Instructions to follow → A verbatim restatement of the data, free of pictures, is what you should output.

── Given data ──

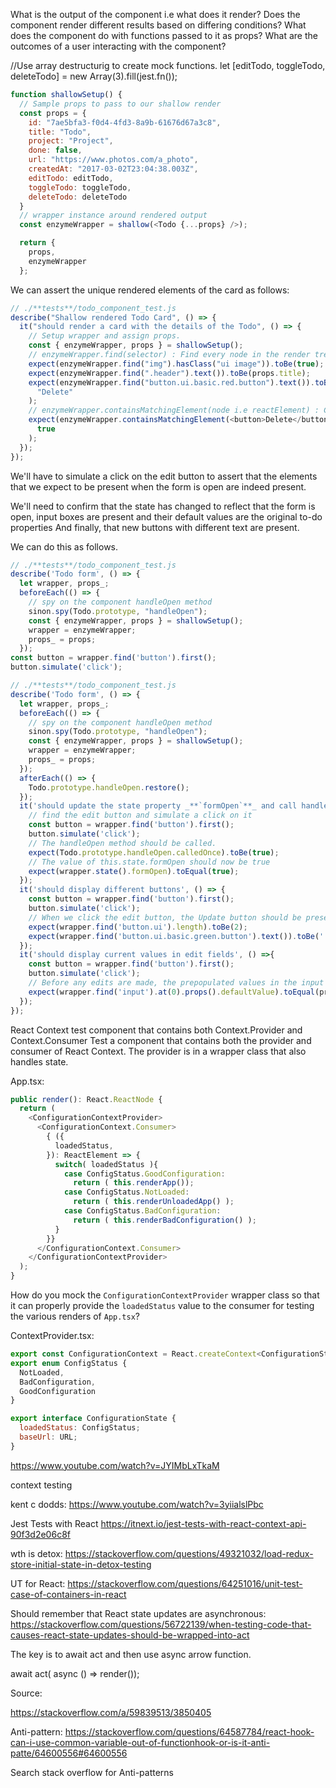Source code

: What is the output of the component i.e what does it render?
Does the component render different results based on differing conditions?
What does the component do with functions passed to it as props?
What are the outcomes of a user interacting with the component?

//Use array destructurig to create mock functions.
let [editTodo, toggleTodo, deleteTodo] = new Array(3).fill(jest.fn());

```js
function shallowSetup() {
  // Sample props to pass to our shallow render
  const props = {
    id: "7ae5bfa3-f0d4-4fd3-8a9b-61676d67a3c8",
    title: "Todo",
    project: "Project",
    done: false,
    url: "https://www.photos.com/a_photo",
    createdAt: "2017-03-02T23:04:38.003Z",
    editTodo: editTodo,
    toggleTodo: toggleTodo,
    deleteTodo: deleteTodo
  }
  // wrapper instance around rendered output
  const enzymeWrapper = shallow(<Todo {...props} />);

  return {
    props,
    enzymeWrapper
  };
```

We can assert the unique rendered elements of the card as follows:

```js
// ./**tests**/todo_component_test.js
describe("Shallow rendered Todo Card", () => {
  it("should render a card with the details of the Todo", () => {
    // Setup wrapper and assign props.
    const { enzymeWrapper, props } = shallowSetup();
    // enzymeWrapper.find(selector) : Find every node in the render tree that matches the provided selector.
    expect(enzymeWrapper.find("img").hasClass("ui image")).toBe(true);
    expect(enzymeWrapper.find(".header").text()).toBe(props.title);
    expect(enzymeWrapper.find("button.ui.basic.red.button").text()).toBe(
      "Delete"
    );
    // enzymeWrapper.containsMatchingElement(node i.e reactElement) : Check if the provided React element matches one element in the render tree. Returns a boolean.
    expect(enzymeWrapper.containsMatchingElement(<button>Delete</button>)).toBe(
      true
    );
  });
});
```

We'll have to simulate a click on the edit button to assert that the elements
that we expect to be present when the form is open are indeed present.

We'll need to confirm that the state has changed to reflect that the form is open,
input boxes are present and their default values are the original to-do properties
And finally, that new buttons with different text are present.

We can do this as follows.

```js
// ./**tests**/todo_component_test.js
describe('Todo form', () => {
  let wrapper, props_;
  beforeEach(() => {
    // spy on the component handleOpen method
    sinon.spy(Todo.prototype, "handleOpen");
    const { enzymeWrapper, props } = shallowSetup();
    wrapper = enzymeWrapper;
    props_ = props;
  });
const button = wrapper.find('button').first();
button.simulate('click');
```

```js
// ./**tests**/todo_component_test.js
describe('Todo form', () => {
  let wrapper, props_;
  beforeEach(() => {
    // spy on the component handleOpen method
    sinon.spy(Todo.prototype, "handleOpen");
    const { enzymeWrapper, props } = shallowSetup();
    wrapper = enzymeWrapper;
    props_ = props;
  });
  afterEach(() => {
    Todo.prototype.handleOpen.restore();
  });
  it('should update the state property _**`formOpen`**_ and call handleOpen when edit button is clicked', () => {
    // find the edit button and simulate a click on it
    const button = wrapper.find('button').first();
    button.simulate('click');
    // The handleOpen method should be called.
    expect(Todo.prototype.handleOpen.calledOnce).toBe(true);
    // The value of this.state.formOpen should now be true
    expect(wrapper.state().formOpen).toEqual(true);
  });
  it('should display different buttons', () => {
    const button = wrapper.find('button').first();
    button.simulate('click');
    // When we click the edit button, the Update button should be present.
    expect(wrapper.find('button.ui').length).toBe(2);
    expect(wrapper.find('button.ui.basic.green.button').text()).toBe(' Update');
  });
  it('should display current values in edit fields', () =>{
    const button = wrapper.find('button').first();
    button.simulate('click');
    // Before any edits are made, the prepopulated values in the input fields should be the same passed through props.
    expect(wrapper.find('input').at(0).props().defaultValue).toEqual(props_.title);
  });
});

```

React Context test component that contains both Context.Provider and Context.Consumer
Test a component that contains both the provider and consumer of React Context.
The provider is in a wrapper class that also handles state.

App.tsx:

```js
public render(): React.ReactNode {
  return (
    <ConfigurationContextProvider>
      <ConfigurationContext.Consumer>
        { ({
          loadedStatus,
        }): ReactElement => {
          switch( loadedStatus ){
            case ConfigStatus.GoodConfiguration:
              return ( this.renderApp());
            case ConfigStatus.NotLoaded:
              return ( this.renderUnloadedApp() );
            case ConfigStatus.BadConfiguration:
              return ( this.renderBadConfiguration() );
          }
        }}
      </ConfigurationContext.Consumer>
    </ConfigurationContextProvider>
  );
}
```

How do you mock the `ConfigurationContextProvider` wrapper class so that it
can properly provide the `loadedStatus` value to the consumer for testing
the various renders of `App.tsx`?

ContextProvider.tsx:

```js
export const ConfigurationContext = React.createContext<ConfigurationState | undefined>(undefined);
export enum ConfigStatus {
  NotLoaded,
  BadConfiguration,
  GoodConfiguration
}

export interface ConfigurationState {
  loadedStatus: ConfigStatus;
  baseUrl: URL;
}

```

https://www.youtube.com/watch?v=JYIMbLxTkaM

context testing

kent c dodds: https://www.youtube.com/watch?v=3yiialslPbc

Jest Tests with React
https://itnext.io/jest-tests-with-react-context-api-90f3d2e06c8f

wth is detox: https://stackoverflow.com/questions/49321032/load-redux-store-initial-state-in-detox-testing

UT for React:
https://stackoverflow.com/questions/64251016/unit-test-case-of-containers-in-react

Should remember that
React state updates are asynchronous:
https://stackoverflow.com/questions/56722139/when-testing-code-that-causes-react-state-updates-should-be-wrapped-into-act

The key is to await act and then use async arrow function.

await act( async () => render(<TestApp/>));

Source:

https://stackoverflow.com/a/59839513/3850405

Anti-pattern:
https://stackoverflow.com/questions/64587784/react-hook-can-i-use-common-variable-out-of-functionhook-or-is-it-anti-patte/64600556#64600556

Search stack overflow for Anti-patterns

───

Output of the exercise →
Source code

: What is the output of the component i.e what does it render?
Does the component render different results based on differing conditions?
What does the component do with functions passed to it as props?
What are the outcomes of a user interacting with the component?

//Use array destructurig to create mock functions.
let [editTodo, toggleTodo, deleteTodo] = new Array(3).fill(jest.fn());

```js
function shallowSetup() {
  // Sample props to pass to our shallow render
  const props = {
    id: "7ae5bfa3-f0d4-4fd3-8a9b-61676d67a3c8",
    title: "Todo",
    project: "Project",
    done: false,
    url: "https://www.photos.com/a_photo",
    createdAt: "2017-03-02T23:04:38.003Z",
    editTodo: editTodo,
    toggleTodo: toggleTodo,
    deleteTodo: deleteTodo
  }
  // wrapper instance around rendered output
  const enzymeWrapper = shallow(<Todo {...props} />);

  return {
    props,
    enzymeWrapper
  };
```

We can assert the unique rendered elements of the card as follows:

```js
// ./**tests**/todo_component_test.js
describe("Shallow rendered Todo Card", () => {
  it("should render a card with the details of the Todo", () => {
    // Setup wrapper and assign props.
    const { enzymeWrapper, props } = shallowSetup();
    // enzymeWrapper.find(selector) : Find every node in the render tree that matches the provided selector.
    expect(enzymeWrapper.find("img").hasClass("ui image")).toBe(true);
    expect(enzymeWrapper.find(".header").text()).toBe(props.title);
    expect(enzymeWrapper.find("button.ui.basic.red.button").text()).toBe(
      "Delete"
    );
    // enzymeWrapper.containsMatchingElement(node i.e reactElement) : Check if the provided React element matches one element in the render tree. Returns a boolean.
    expect(enzymeWrapper.containsMatchingElement(<button>Delete</button>)).toBe(
      true
    );
  });
});
```

We'll have to simulate a click on the edit button to assert that the elements
that we expect to be present when the form is open are indeed present.

We'll need to confirm that the state has changed to reflect that the form is open,
input boxes are present and their default values are the original to-do properties
And finally, that new buttons with different text are present.

We can do this as follows.

```js
// ./**tests**/todo_component_test.js
describe('Todo form', () => {
  let wrapper, props_;
  beforeEach(() => {
    // spy on the component handleOpen method
    sinon.spy(Todo.prototype, "handleOpen");
    const { enzymeWrapper, props } = shallowSetup();
    wrapper = enzymeWrapper;
    props_ = props;
  });
const button = wrapper.find('button').first();
button.simulate('click');
```

```js
// ./**tests**/todo_component_test.js
describe('Todo form', () => {
  let wrapper, props_;
  beforeEach(() => {
    // spy on the component handleOpen method
    sinon.spy(Todo.prototype, "handleOpen");
    const { enzymeWrapper, props } = shallowSetup();
    wrapper = enzymeWrapper;
    props_ = props;
  });
  afterEach(() => {
    Todo.prototype.handleOpen.restore();
  });
  it('should update the state property _**`formOpen`**_ and call handleOpen when edit button is clicked', () => {
    // find the edit button and simulate a click on it
    const button = wrapper.find('button').first();
    button.simulate('click');
    // The handleOpen method should be called.
    expect(Todo.prototype.handleOpen.calledOnce).toBe(true);
    // The value of this.state.formOpen should now be true
    expect(wrapper.state().formOpen).toEqual(true);
  });
  it('should display different buttons', () => {
    const button = wrapper.find('button').first();
    button.simulate('click');
    // When we click the edit button, the Update button should be present.
    expect(wrapper.find('button.ui').length).toBe(2);
    expect(wrapper.find('button.ui.basic.green.button').text()).toBe(' Update');
  });
  it('should display current values in edit fields', () =>{
    const button = wrapper.find('button').first();
    button.simulate('click');
    // Before any edits are made, the prepopulated values in the input fields should be the same passed through props.
    expect(wrapper.find('input').at(0).props().defaultValue).toEqual(props_.title);
  });
});

```

React Context test component that contains both Context.Provider and Context.Consumer
Test a component that contains both the provider and consumer of React Context.
The provider is in a wrapper class that also handles state.

App.tsx:

```js
public render(): React.ReactNode {
  return (
    <ConfigurationContextProvider>
      <ConfigurationContext.Consumer>
        { ({
          loadedStatus,
        }): ReactElement => {
          switch( loadedStatus ){
            case ConfigStatus.GoodConfiguration:
              return ( this.renderApp());
            case ConfigStatus.NotLoaded:
              return ( this.renderUnloadedApp() );
            case ConfigStatus.BadConfiguration:
              return ( this.renderBadConfiguration() );
          }
        }}
      </ConfigurationContext.Consumer>
    </ConfigurationContextProvider>
  );
}
```

How do you mock the `ConfigurationContextProvider` wrapper class so that it
can properly provide the `loadedStatus` value to the consumer for testing
the various renders of `App.tsx`?

ContextProvider.tsx:

```js
export const ConfigurationContext = React.createContext<ConfigurationState | undefined>(undefined);
export enum ConfigStatus {
  NotLoaded,
  BadConfiguration,
  GoodConfiguration
}

export interface ConfigurationState {
  loadedStatus: ConfigStatus;
  baseUrl: URL;
}

```

https://www.youtube.com/watch?v=JYIMbLxTkaM

context testing

kent c dodds: https://www.youtube.com/watch?v=3yiialslPbc

Jest Tests with React
https://itnext.io/jest-tests-with-react-context-api-90f3d2e06c8f

wth is detox: https://stackoverflow.com/questions/49321032/load-redux-store-initial-state-in-detox-testing

UT for React:
https://stackoverflow.com/questions/64251016/unit-test-case-of-containers-in-react

Should remember that
React state updates are asynchronous:
https://stackoverflow.com/questions/56722139/when-testing-code-that-causes-react-state-updates-should-be-wrapped-into-act

The key is to await act and then use async arrow function.

await act( async () => render(<TestApp/>));

Source:

https://stackoverflow.com/a/59839513/3850405

Anti-pattern:
https://stackoverflow.com/questions/64587784/react-hook-can-i-use-common-variable-out-of-functionhook-or-is-it-anti-patte/64600556#64600556

Search stack overflow for Anti-patterns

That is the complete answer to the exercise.